The expected output of the attack is 1 file, with 35 lines (for each URL in the profiles, where the line number represents the URL id) and 2 columns (one for each attack observation), separated with a space character. In each column, please provide the anonymous id of a URL corresponding to its id in the profiles. Please do NOT put any extra character/line, as your submissions will be corrected automatically. This is an example of a solution, where the first line shows the URL with anonymous id 2 in observation1 and anonymous id 34 in observation2 are associated with the profiles with id 1:

The due date for submission of the solutions + 2 page summary of your attack algorithm is Monday Feb 11, 8am.

Project 2: Anonymization

Analyze the recently released guidelines by Singapore personal data protection commission (PDPC) on data anonymization techniques. Write a short report (at most 3 pages) on the issues with the strenghts and weaknesses of the guideline, and how you suggest improving it.

The due date for submission of the report is Monday Feb 18, 8am.

Project 3: Generate Synthetic Data with Differential Privacy

One of the challenging problems in privacy-preserving data analysis is generating synthetic data that preserves the utility of real data, yet it does not leak significant amount of sensitive information about it. One solution is to generate the synthetic data with differential privacy, while making sure certain statistical properties of the data is preserved. See the following research papers, as examples of how to generate differentially private synthetic data: Private Multiplicative Weight Update Algorithm, Differentially Private Bayesian Networks.

In this project, you have access to a dataset with binary attributes. Please download the dataset from here. You are expected to generate synthetic data records that preserve the following utility measures of the original data: summary statistics (the marginal distribution over each attribute), and clustering of the original dataset.

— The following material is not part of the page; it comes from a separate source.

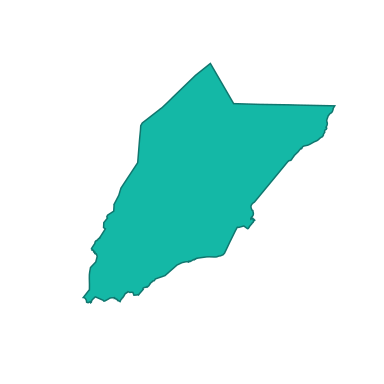 Røros nor, Sør-Trøndelag, Norway (Equal Earth projection), rotated 303°
{"feature_id": "86288312B67430343511851", "entity_name": "Røros nor", "entity_type": "district", "adm_level": 2, "iso_a3": "NOR", "parent_name": "Norway", "parent_adm1": "Sør-Trøndelag", "projection": "equal_earth", "projection_center": [11.42, 62.57], "detail": "fine", "context": "isolated", "style": "filled", "palette": "teal", "viewbox_px": 384, "rotation_deg": 303, "n_neighbors": 0, "source": "geoboundaries", "source_scale": "gbopen_adm2", "svg_char_len": 5274}
<svg xmlns="http://www.w3.org/2000/svg" viewBox="0 0 384 384"><g transform="rotate(303 192 192)"><path d="M222.8,112.7L219.7,112.9L215.6,115.2L207.9,119.2L187.0,130.5L156.6,130.3L149.4,132.4L138.9,133.4L138.2,134.0L133.3,136.8L126.6,133.8L124.7,134.1L124.1,135.3L118.3,134.7L114.0,137.2L113.9,139.4L104.3,139.5L103.9,139.4L103.9,139.6L103.7,139.7L103.1,139.8L102.6,139.5L102.2,139.1L101.6,139.0L101.4,138.9L101.0,138.9L100.6,138.9L100.3,138.9L100.0,138.8L99.9,138.7L99.5,138.7L99.4,138.6L99.0,138.3L99.1,138.2L98.9,138.1L98.2,137.9L97.8,137.9L97.4,137.9L95.7,138.6L94.5,138.5L90.0,138.5L89.6,138.6L89.6,138.8L89.5,139.1L89.5,139.4L89.1,139.6L89.4,139.8L89.5,140.0L89.0,140.4L89.0,140.5L89.2,141.0L89.1,141.4L89.0,141.6L89.0,142.0L88.8,142.1L88.3,142.1L88.3,142.4L88.1,142.7L88.1,142.9L88.4,143.1L88.6,143.1L88.7,143.3L88.5,143.5L88.3,143.8L88.1,143.9L87.5,144.0L87.5,144.9L88.0,145.5L86.3,147.6L80.9,149.4L73.4,148.0L68.9,149.9L66.7,151.0L63.7,152.9L58.4,156.5L54.0,159.3L53.7,159.1L44.3,158.3L44.6,158.9L44.7,159.7L44.6,160.2L44.4,160.9L44.0,161.8L43.3,162.7L42.2,163.6L42.2,164.0L42.6,165.2L44.7,166.4L44.7,166.7L44.4,166.7L43.9,167.1L43.8,167.3L44.8,167.6L45.6,167.2L46.6,167.1L47.1,167.0L51.4,168.0L51.9,170.9L52.8,176.5L52.5,177.2L52.5,177.6L53.2,178.3L56.9,180.3L58.1,180.8L59.1,181.7L60.9,184.2L61.0,184.3L60.9,184.4L61.0,184.4L61.1,184.5L60.9,184.7L61.1,184.8L61.1,185.0L60.9,185.3L60.8,185.5L60.7,185.7L60.7,185.9L60.9,186.1L61.0,186.3L60.9,186.5L60.9,187.0L61.0,187.2L61.1,187.4L61.0,187.5L60.9,187.7L60.8,187.9L60.9,188.3L60.7,188.6L60.9,188.7L60.9,188.8L60.7,189.1L60.6,189.3L60.7,189.5L60.8,189.7L60.9,191.4L63.1,191.0L63.5,191.1L64.0,191.3L64.3,191.3L64.6,191.2L65.6,191.3L65.7,191.5L66.5,191.5L67.4,191.6L67.7,191.5L68.1,191.5L68.4,191.4L68.8,191.5L69.2,191.4L69.5,191.3L70.1,191.5L70.4,191.4L70.7,191.4L71.4,191.9L71.6,192.1L71.8,192.1L72.1,192.0L72.4,192.2L72.4,192.3L72.7,192.5L73.6,192.6L73.9,194.7L74.8,195.5L75.6,197.1L73.8,199.5L75.2,201.3L75.5,201.7L76.4,202.5L76.3,203.1L77.1,203.3L78.1,203.3L78.6,203.4L83.6,204.1L83.6,203.9L83.8,203.7L84.6,203.4L85.1,203.6L85.9,204.0L87.3,205.5L87.5,205.5L88.0,205.7L87.8,206.2L88.0,206.3L88.5,206.5L89.2,206.6L89.6,206.8L90.2,206.9L90.9,206.8L91.5,206.9L91.9,206.7L92.2,206.7L92.3,206.9L92.5,206.9L93.0,206.8L93.8,207.1L94.5,207.3L94.9,207.5L95.0,207.5L95.5,207.5L95.9,207.6L96.2,207.8L96.3,208.0L96.9,208.4L97.0,208.6L98.4,208.7L99.1,208.6L107.2,214.9L122.6,219.2L127.3,222.1L129.7,224.4L130.5,225.3L131.0,226.1L131.3,227.2L132.1,227.0L132.3,227.1L132.2,227.6L132.4,227.6L132.8,227.9L132.9,228.0L132.9,228.3L133.2,228.4L133.3,228.5L133.2,228.6L133.8,228.9L134.0,229.1L134.5,229.3L135.2,229.5L135.3,229.6L135.5,229.7L135.7,230.0L135.9,230.1L136.1,230.1L136.1,230.5L136.4,230.9L137.6,231.1L137.9,231.3L137.8,231.6L138.5,231.8L139.2,232.2L139.3,232.5L140.2,233.4L145.8,239.9L147.2,242.0L150.0,246.7L151.1,248.1L152.9,249.4L153.9,250.6L156.4,252.3L158.9,252.6L160.1,252.3L160.9,252.3L171.9,250.8L172.2,250.8L183.1,249.5L187.1,249.2L187.8,250.5L191.3,253.6L191.7,254.0L191.5,258.4L191.6,258.8L192.0,259.0L192.4,259.1L193.1,259.0L193.4,259.1L193.8,259.1L194.6,258.9L195.0,259.1L195.6,259.2L196.2,259.2L197.4,259.4L197.7,259.3L198.1,259.5L199.1,259.4L199.3,259.6L199.8,259.8L200.9,259.5L201.0,259.6L201.4,259.5L201.5,259.6L201.8,259.7L201.7,259.5L202.3,259.4L202.0,259.1L201.9,259.0L201.8,258.8L201.9,258.7L202.1,258.5L202.8,258.5L202.8,258.2L202.6,258.1L202.6,257.9L202.8,257.9L202.9,257.7L203.0,257.4L202.8,257.3L202.6,257.2L202.7,256.9L202.6,256.7L202.0,256.4L201.6,256.2L201.4,256.3L201.2,256.2L201.7,255.8L202.7,255.7L203.1,255.6L203.4,255.6L204.2,256.0L204.3,255.9L204.7,255.8L205.8,255.9L206.3,255.8L206.5,255.6L207.3,255.3L207.5,255.0L208.0,254.7L208.9,253.7L209.6,253.1L209.6,252.5L209.4,252.2L209.6,251.8L210.4,250.9L211.0,250.1L211.6,249.6L212.2,249.2L212.8,249.0L213.5,248.9L214.7,248.9L216.3,249.3L217.4,249.8L217.9,249.9L269.5,255.8L270.0,255.9L270.4,256.1L271.0,256.1L271.2,256.4L271.3,256.6L271.9,257.1L272.3,257.6L273.1,257.8L275.5,257.8L277.6,258.0L278.2,257.8L279.0,258.0L279.4,258.2L279.8,258.3L280.2,258.3L280.5,258.4L281.5,258.6L282.2,258.8L283.6,259.1L284.5,259.2L285.5,259.2L287.1,259.5L287.7,259.4L288.0,259.6L288.1,259.8L287.8,260.1L287.9,260.3L288.9,260.3L289.8,260.1L290.4,260.2L291.3,260.7L291.5,260.8L291.9,261.2L292.2,261.4L292.2,261.5L293.3,262.6L293.5,262.8L294.3,263.6L294.9,264.0L296.5,265.0L300.7,267.2L301.4,267.7L302.7,268.6L303.6,269.1L304.4,269.4L305.8,269.8L306.2,269.8L308.1,270.5L308.7,270.8L309.0,271.1L309.7,271.3L311.4,271.2L311.9,270.8L312.8,270.7L313.6,270.8L314.4,270.8L314.6,270.7L314.8,270.4L315.1,270.1L315.5,270.0L316.3,269.8L316.9,270.0L317.5,270.4L318.6,270.4L319.0,270.1L319.2,269.8L319.2,269.7L319.1,269.4L319.3,269.1L320.8,269.0L321.8,268.8L323.0,268.3L323.7,267.7L324.0,267.4L324.0,267.2L324.1,266.9L324.8,266.6L325.4,265.9L329.5,264.9L329.8,264.8L330.1,264.7L330.8,264.9L332.2,264.9L333.5,265.3L333.9,265.6L334.7,265.8L335.3,265.9L335.9,265.9L338.0,265.4L338.6,265.1L338.8,264.9L342.0,264.8L322.4,233.2L318.0,226.0L311.6,215.8L302.0,200.5L288.8,178.8L309.8,137.4L291.8,131.4L261.4,124.4L254.1,122.8L246.2,120.9L245.8,120.7L245.5,120.6L245.1,120.5L244.7,120.2L244.4,120.1L244.1,120.1L222.8,112.7Z" fill="#14b8a6" stroke="#0f766e" stroke-width="1.5"/></g></svg>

For the latter, if we run a clustering algorithm on the real data, and separately on the privacy-preserving synthetic data, the centroids of the clusters need to be very close. The real data has 100 clusters. The overhead of the algorithm on the clusters of data can be computed as the average Euclidean distance between the best match of the centroids (over original data and the synthetic data)

Try to generate your dataset with epsilon=10, and epsilon=3 differential privacy. You would need to provide a proof that your algorithm is differentially private. Generate datasets of size 10000, and report the error of summary statistics and clustering.

More details will be given in the class.

The due date for submission of the report, the generated data, and the code, is Saturday, 20 April, 8am.